Output the entries verbatim, including every line.

Dataset records Start Marker

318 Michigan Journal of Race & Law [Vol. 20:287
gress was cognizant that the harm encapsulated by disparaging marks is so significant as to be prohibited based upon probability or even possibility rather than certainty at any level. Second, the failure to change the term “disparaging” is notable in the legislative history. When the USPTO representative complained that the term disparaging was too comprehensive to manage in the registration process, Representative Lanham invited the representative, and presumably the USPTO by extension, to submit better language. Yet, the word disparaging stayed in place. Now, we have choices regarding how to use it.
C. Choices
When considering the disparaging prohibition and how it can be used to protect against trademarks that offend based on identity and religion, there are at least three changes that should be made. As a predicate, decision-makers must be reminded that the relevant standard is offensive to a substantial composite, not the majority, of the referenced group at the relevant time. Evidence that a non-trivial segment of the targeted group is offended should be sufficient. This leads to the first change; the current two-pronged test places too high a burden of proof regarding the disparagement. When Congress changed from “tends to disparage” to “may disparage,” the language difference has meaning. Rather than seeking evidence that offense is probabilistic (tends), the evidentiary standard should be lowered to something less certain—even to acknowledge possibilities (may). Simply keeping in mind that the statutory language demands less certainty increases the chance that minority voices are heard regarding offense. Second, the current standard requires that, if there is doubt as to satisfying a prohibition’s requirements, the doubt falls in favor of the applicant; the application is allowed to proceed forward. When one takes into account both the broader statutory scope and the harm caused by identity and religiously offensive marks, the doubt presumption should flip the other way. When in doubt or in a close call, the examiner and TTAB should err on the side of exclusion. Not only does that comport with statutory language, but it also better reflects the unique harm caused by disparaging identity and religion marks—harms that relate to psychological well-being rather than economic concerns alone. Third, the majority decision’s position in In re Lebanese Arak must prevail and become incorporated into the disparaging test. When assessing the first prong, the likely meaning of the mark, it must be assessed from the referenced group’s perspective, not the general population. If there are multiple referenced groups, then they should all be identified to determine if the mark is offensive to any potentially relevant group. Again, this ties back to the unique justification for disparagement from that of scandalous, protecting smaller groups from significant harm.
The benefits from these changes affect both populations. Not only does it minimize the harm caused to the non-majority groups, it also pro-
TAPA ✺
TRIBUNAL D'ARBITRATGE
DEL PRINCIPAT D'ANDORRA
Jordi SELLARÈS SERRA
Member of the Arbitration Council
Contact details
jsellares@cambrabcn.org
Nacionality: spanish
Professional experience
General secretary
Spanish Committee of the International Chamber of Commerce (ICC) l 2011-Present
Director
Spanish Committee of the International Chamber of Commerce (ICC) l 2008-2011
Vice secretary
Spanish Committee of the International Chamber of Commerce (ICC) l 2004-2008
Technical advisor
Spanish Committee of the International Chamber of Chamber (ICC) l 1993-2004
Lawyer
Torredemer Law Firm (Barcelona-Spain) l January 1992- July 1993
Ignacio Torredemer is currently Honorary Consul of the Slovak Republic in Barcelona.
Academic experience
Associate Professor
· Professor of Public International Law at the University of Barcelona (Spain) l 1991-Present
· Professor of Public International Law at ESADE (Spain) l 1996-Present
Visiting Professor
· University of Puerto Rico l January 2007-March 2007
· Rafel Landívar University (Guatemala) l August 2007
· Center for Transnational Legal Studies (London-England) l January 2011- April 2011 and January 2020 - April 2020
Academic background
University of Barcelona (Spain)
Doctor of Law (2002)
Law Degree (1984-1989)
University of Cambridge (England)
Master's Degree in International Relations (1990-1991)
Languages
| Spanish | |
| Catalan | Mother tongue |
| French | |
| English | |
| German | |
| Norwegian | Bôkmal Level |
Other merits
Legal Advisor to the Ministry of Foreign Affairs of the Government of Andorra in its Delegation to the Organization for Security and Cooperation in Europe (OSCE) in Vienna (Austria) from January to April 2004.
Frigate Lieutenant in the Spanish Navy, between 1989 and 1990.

Dataset records End Marker

#### Task result
318 Michigan Journal of Race & Law [Vol. 20:287
gress was cognizant that the harm encapsulated by disparaging marks is so significant as to be prohibited based upon probability or even possibility rather than certainty at any level. Second, the failure to change the term “disparaging” is notable in the legislative history. When the USPTO representative complained that the term disparaging was too comprehensive to manage in the registration process, Representative Lanham invited the representative, and presumably the USPTO by extension, to submit better language. Yet, the word disparaging stayed in place. Now, we have choices regarding how to use it.
C. Choices
When considering the disparaging prohibition and how it can be used to protect against trademarks that offend based on identity and religion, there are at least three changes that should be made. As a predicate, decision-makers must be reminded that the relevant standard is offensive to a substantial composite, not the majority, of the referenced group at the relevant time. Evidence that a non-trivial segment of the targeted group is offended should be sufficient. This leads to the first change; the current two-pronged test places too high a burden of proof regarding the disparagement. When Congress changed from “tends to disparage” to “may disparage,” the language difference has meaning. Rather than seeking evidence that offense is probabilistic (tends), the evidentiary standard should be lowered to something less certain—even to acknowledge possibilities (may). Simply keeping in mind that the statutory language demands less certainty increases the chance that minority voices are heard regarding offense. Second, the current standard requires that, if there is doubt as to satisfying a prohibition’s requirements, the doubt falls in favor of the applicant; the application is allowed to proceed forward. When one takes into account both the broader statutory scope and the harm caused by identity and religiously offensive marks, the doubt presumption should flip the other way. When in doubt or in a close call, the examiner and TTAB should err on the side of exclusion. Not only does that comport with statutory language, but it also better reflects the unique harm caused by disparaging identity and religion marks—harms that relate to psychological well-being rather than economic concerns alone. Third, the majority decision’s position in In re Lebanese Arak must prevail and become incorporated into the disparaging test. When assessing the first prong, the likely meaning of the mark, it must be assessed from the referenced group’s perspective, not the general population. If there are multiple referenced groups, then they should all be identified to determine if the mark is offensive to any potentially relevant group. Again, this ties back to the unique justification for disparagement from that of scandalous, protecting smaller groups from significant harm.
The benefits from these changes affect both populations. Not only does it minimize the harm caused to the non-majority groups, it also pro-
TAPA ✺
TRIBUNAL D'ARBITRATGE
DEL PRINCIPAT D'ANDORRA
Jordi SELLARÈS SERRA
Member of the Arbitration Council
Contact details
jsellares@cambrabcn.org
Nacionality: spanish
Professional experience
General secretary
Spanish Committee of the International Chamber of Commerce (ICC) l 2011-Present
Director
Spanish Committee of the International Chamber of Commerce (ICC) l 2008-2011
Vice secretary
Spanish Committee of the International Chamber of Commerce (ICC) l 2004-2008
Technical advisor
Spanish Committee of the International Chamber of Chamber (ICC) l 1993-2004
Lawyer
Torredemer Law Firm (Barcelona-Spain) l January 1992- July 1993
Ignacio Torredemer is currently Honorary Consul of the Slovak Republic in Barcelona.
Academic experience
Associate Professor
· Professor of Public International Law at the University of Barcelona (Spain) l 1991-Present
· Professor of Public International Law at ESADE (Spain) l 1996-Present
Visiting Professor
· University of Puerto Rico l January 2007-March 2007
· Rafel Landívar University (Guatemala) l August 2007
· Center for Transnational Legal Studies (London-England) l January 2011- April 2011 and January 2020 - April 2020
Academic background
University of Barcelona (Spain)
Doctor of Law (2002)
Law Degree (1984-1989)
University of Cambridge (England)
Master's Degree in International Relations (1990-1991)
Languages
| Spanish | |
| Catalan | Mother tongue |
| French | |
| English | |
| German | |
| Norwegian | Bôkmal Level |
Other merits
Legal Advisor to the Ministry of Foreign Affairs of the Government of Andorra in its Delegation to the Organization for Security and Cooperation in Europe (OSCE) in Vienna (Austria) from January to April 2004.
Frigate Lieutenant in the Spanish Navy, between 1989 and 1990.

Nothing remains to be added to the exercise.